Research | December 2016 Hearing Review

Tips for overcoming obstacles to family-centered care in a busy practice

For some time, we have heard about Person-centered Care and its extension – Family-centered Care. Many hearing care professionals have attended lectures and workshops and love the idea, but have questions about implementation. Is it going to take longer? How do I get a family member to attend the initial consultation? How do I get my support staff involved? Will it cost our practice more? These are some of the valid questions that this article addresses.

As reported in the November 6, 2015 Hearing Review online news, Phonak has convened a select group of hearing healthcare experts to provide evidence-based recommendations to hearing care providers on how to better engage family members. Chaired by Dr Louise Hickson, the objective of this group is to facilitate family involvement throughout the hearing remediation process. This paper is part of a series of papers about family-centered care that have been supported by the Phonak Expert Circle. It will address some misconceptions and answer questions asked by many who are interested in changing to a family-centered counseling model and suggest some ideas for implementing change in your practice.

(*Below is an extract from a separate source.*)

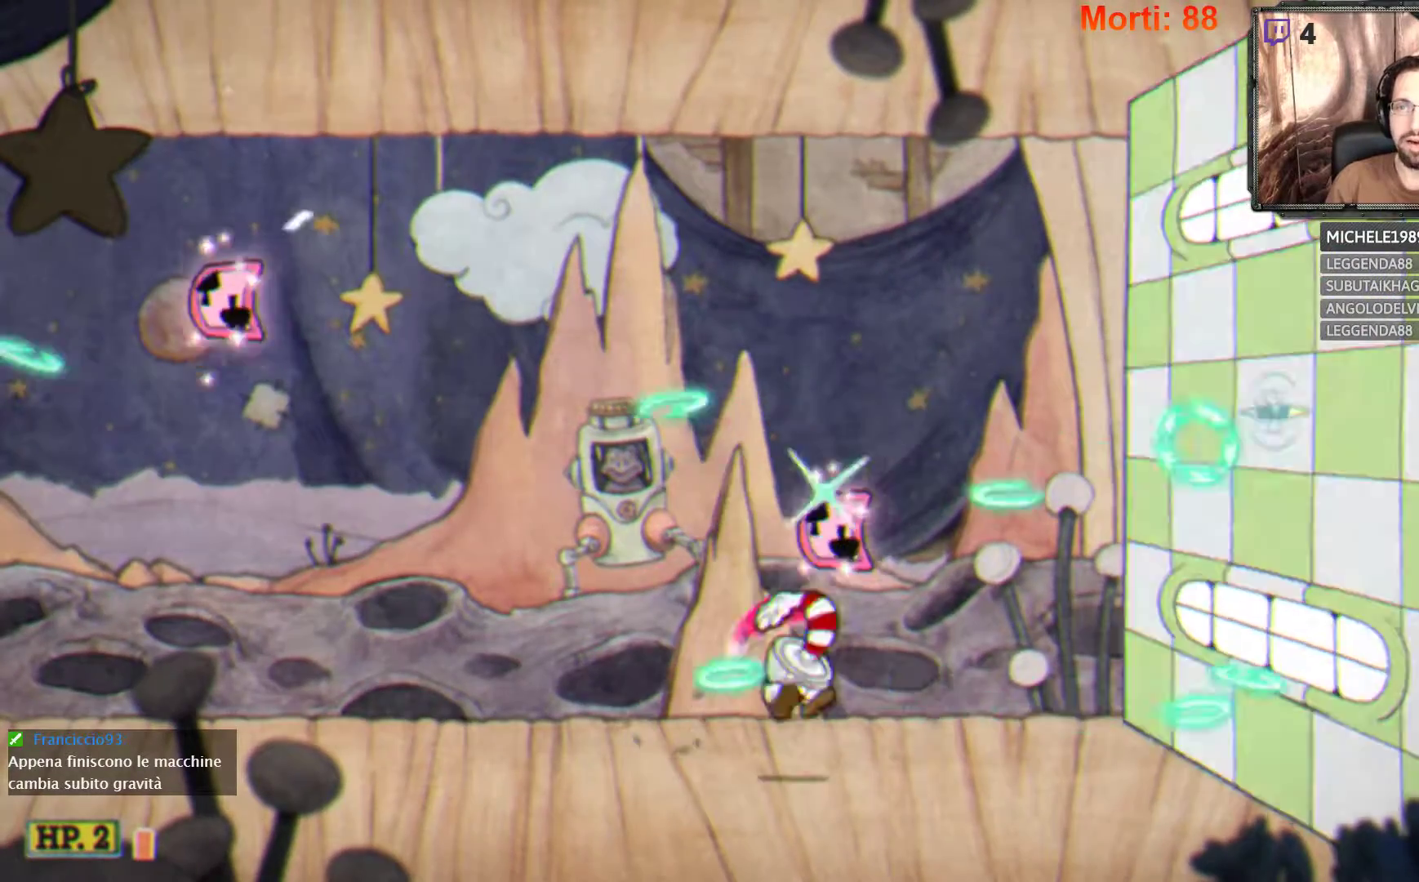
{"buttons": ["A", "L2"], "left_stick": "center", "right_stick": "center", "events": []}
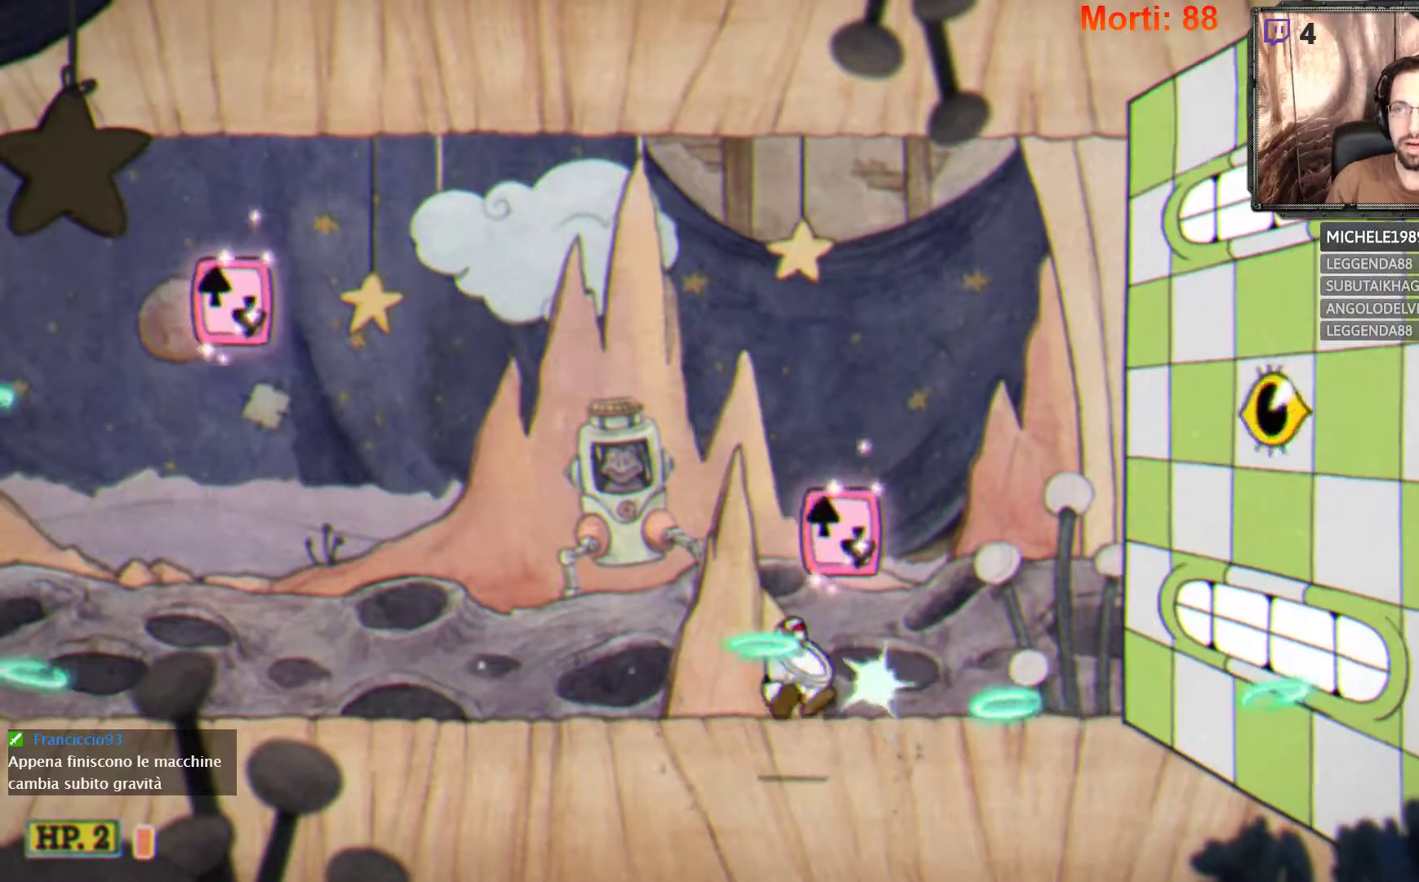
{"buttons": ["L2"], "left_stick": "center", "right_stick": "center", "events": [[367, "A", "up"]]}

How do I get other hearing care professionals (HCPs) in my practice to embrace family-centered care (FCC)? Any change can cause a variety of reactions— ranging from enthusiasm to deep cynicism— and there are likely to be some set-backs along the way.

Figure 1

Figure 1. Diagram showing The Process of Change. Credit: Michael Erickson’s blog, A Principal’s Reflections (

Figure 1 shows common stages when a change occurs. Implementing FCC into your practice not only requires a change in attitude (most clinicians tend to have quite a positive attitude to FCC) but a change in behavior, and that can be a challenge. We are by nature creatures of habit and it can be quite demanding, even for an enthusiastic advocate, to change what they do.1

A plan for implementing FCC might look like this: 

  1. If your business is big enough to have managers, get them on board. If management does not support the change to FCC, it is unlikely to succeed. Developing a clear reason for the why is crucial. The Phonak position statement on FCC by Singh, Hickson, English et al2 is a good tool to assist in getting the conversation started.
  2. Find out who your early adopters are. Early adopters tend to be excited by new things, and are likely to try out new things first. Be sure to brief them well and practice with them. Ensure your early adopters have all the support they need to succeed so that their enthusiasm continues and rubs off on those who are more reluctant.
  3. Communication is key. Develop a communication plan for your practice about FCC. Communicate often and keep it simple.
  4. Provide training (including for support staff) and allow time for practice. This allows HCPs to ask questions and discuss options. The dreaded role-play is gold.
  5. Identify and accept barriers to successful implantation and collaborate to find the best solutions. For example, room size or set up could be a barrier to successful FCC. More potential barriers are discussed below.
  6. Provide support and share success stories. Support ways in which HCPs can share their successes. This could be informally in the lunch room or via a pin board, email, newsletter, etc. The options are endless.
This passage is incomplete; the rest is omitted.